Secretary of State Mike Pompeo said Monday when asked about Trump's attacks on ex-Ukraine Amb. Yovanovitch that she was "driving towards the appropriate Ukraine policy."

“It is worth noting that the Ambassador Yovanovitch’s departure preceded the arrival of Bill Taylor," Pompeo said. "So there's some ideas out there that somehow this change was designed to enable some nefarious purpose, you all should all just look at the  simple fact that it was Bill Taylor that replaced Ambassador Yovanovitch, who, in each case has been driving towards the appropriate Ukraine policy, which I'm happy to talk about."

Pompeo added that he thinks Taylor has been an effective envoy, although he did not say whether he had confidence in him. "The State Department is doing a fantastic job," Pompeo said, addressing the question more broadly. "I think we've delivered in a way that the Obama administration has not delivered on Ukraine, I think the Ukrainian people, and if you listen to their leadership, I think they think the same.” 

While Yovanovitch was testifying Friday, Trump attacked her on Twitter, saying everywhere she went "turned bad. She started off in Somalia, how did that go? Then fast forward to Ukraine, where the new Ukrainian president spoke unfavorably about her in my second phone call with him."

Asked on Monday if he agreed with the tweet, Pompeo deferred to the White House stating, “I don't have anything else to say about the Democrats' impeachment inquiry.”

Trump's attack on Yovanovitch prompted Democrats to accuse Trump of witness intimidation. Trump, meanwhile, has fumed for weeks that Pompeo is responsible for hiring State Department officials whose congressional testimony threatens to bring down his presidency, according to four current and former senior administration officials.

Senate GOP support for Trump remains steady ahead of Week 2 of hearings

As the second week of the House's public impeachment hearings begins, Senate Republicans are not wavering on their support for Trump.

Even as a number of witnesses appear to corroborate that Trump was personally involved in pushing for Ukraine to investigate his political rivals, and holding up military aid along the way, Senate Republicans still appear to be unwavering in their opposition to convicting the president if/when the case makes it to the upper chamber.

Senate Majority Leader Mitch McConnell, R-Ky., reiterated Monday in Kentucky that he expects to get the case, but that he does not expect the president to be removed from office. As we know, that would take 20 Senate Republicans to join every single Democrat to get the two-thirds majority needed to convict. That has never happened to a president in history, and looks unlikely this time around, particularly as the Senate trial will likely bleed into an election year. 

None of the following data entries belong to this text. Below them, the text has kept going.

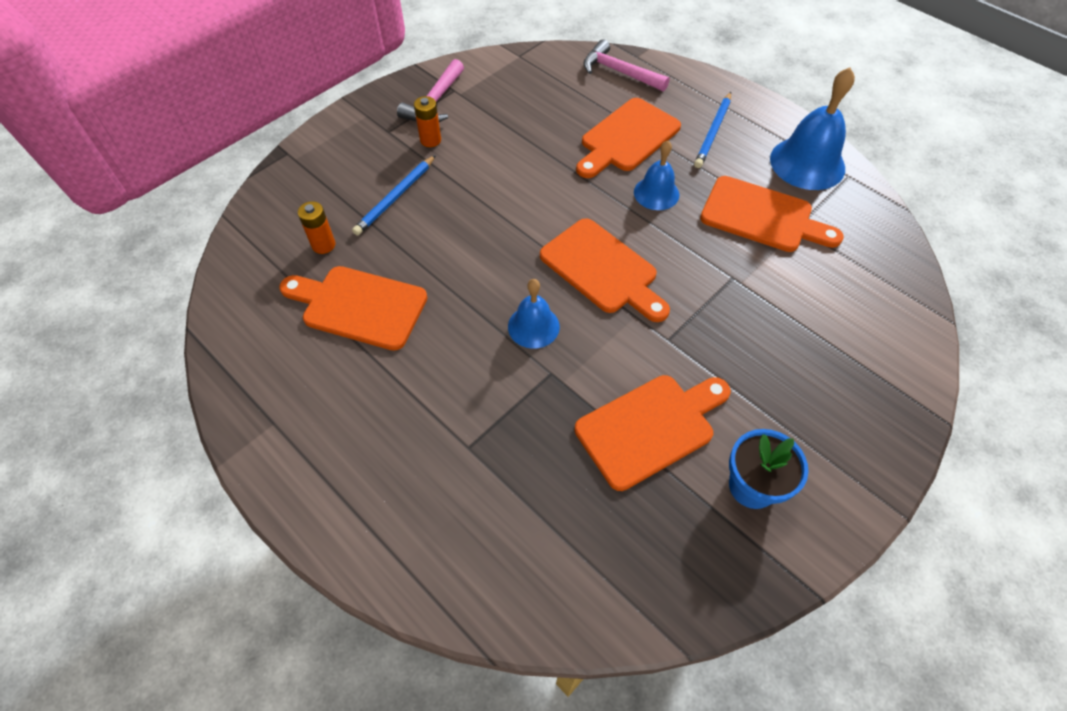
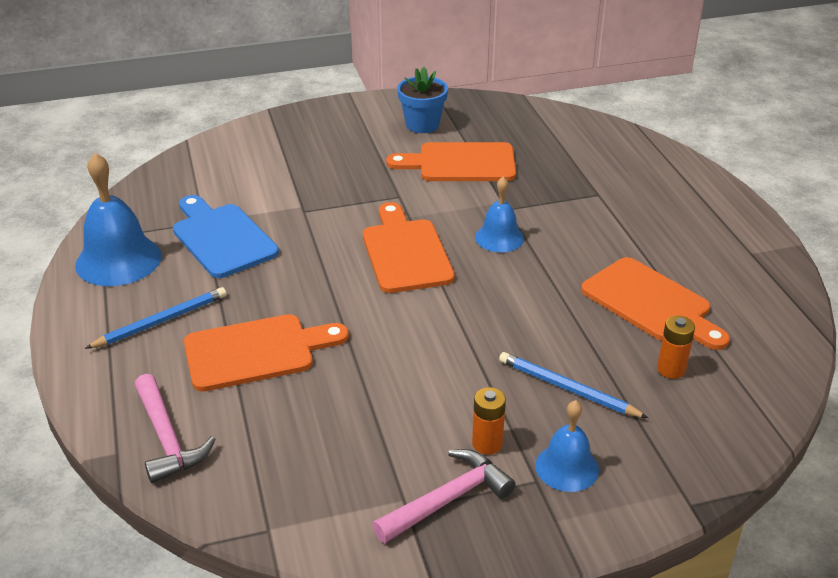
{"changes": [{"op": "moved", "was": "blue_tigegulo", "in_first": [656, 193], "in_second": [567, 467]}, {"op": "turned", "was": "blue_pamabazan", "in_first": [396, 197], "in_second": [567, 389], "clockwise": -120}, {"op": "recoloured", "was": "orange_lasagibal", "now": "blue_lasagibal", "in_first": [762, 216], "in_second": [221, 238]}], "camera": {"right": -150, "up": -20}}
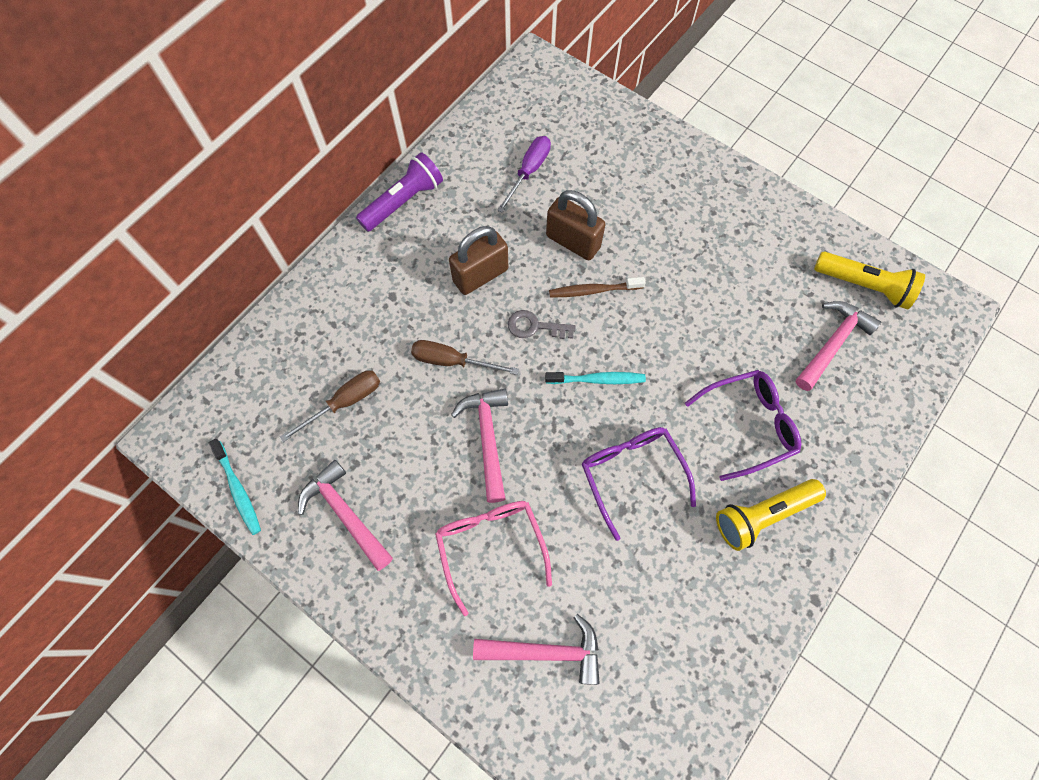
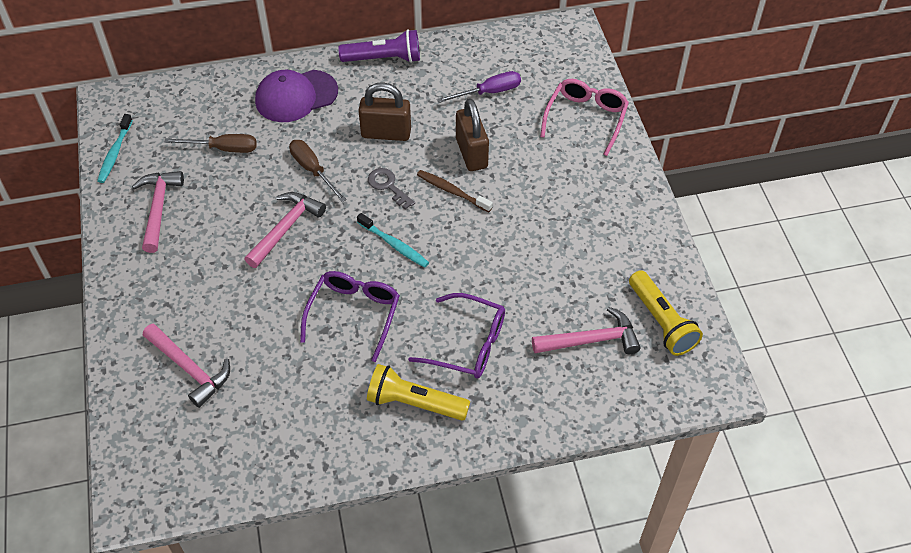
{"changes": [{"op": "moved", "was": "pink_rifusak", "in_first": [491, 546], "in_second": [586, 119]}, {"op": "added", "now": "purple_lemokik", "in_second": [296, 96]}], "camera": {"right": 40, "up": -15}}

And while most of the impeachment inquiry story lives in the House, Republicans have asked Sen. Ron Johnson, R-Wisc., for information about his interactions with the Trump administration involving Ukraine and the military aid that was held up. They sent that request in a letter to Johnson on Friday, which he mentioned on NBC's "Meet the Press" on Sunday, and he’s working on a response (likely in writing.)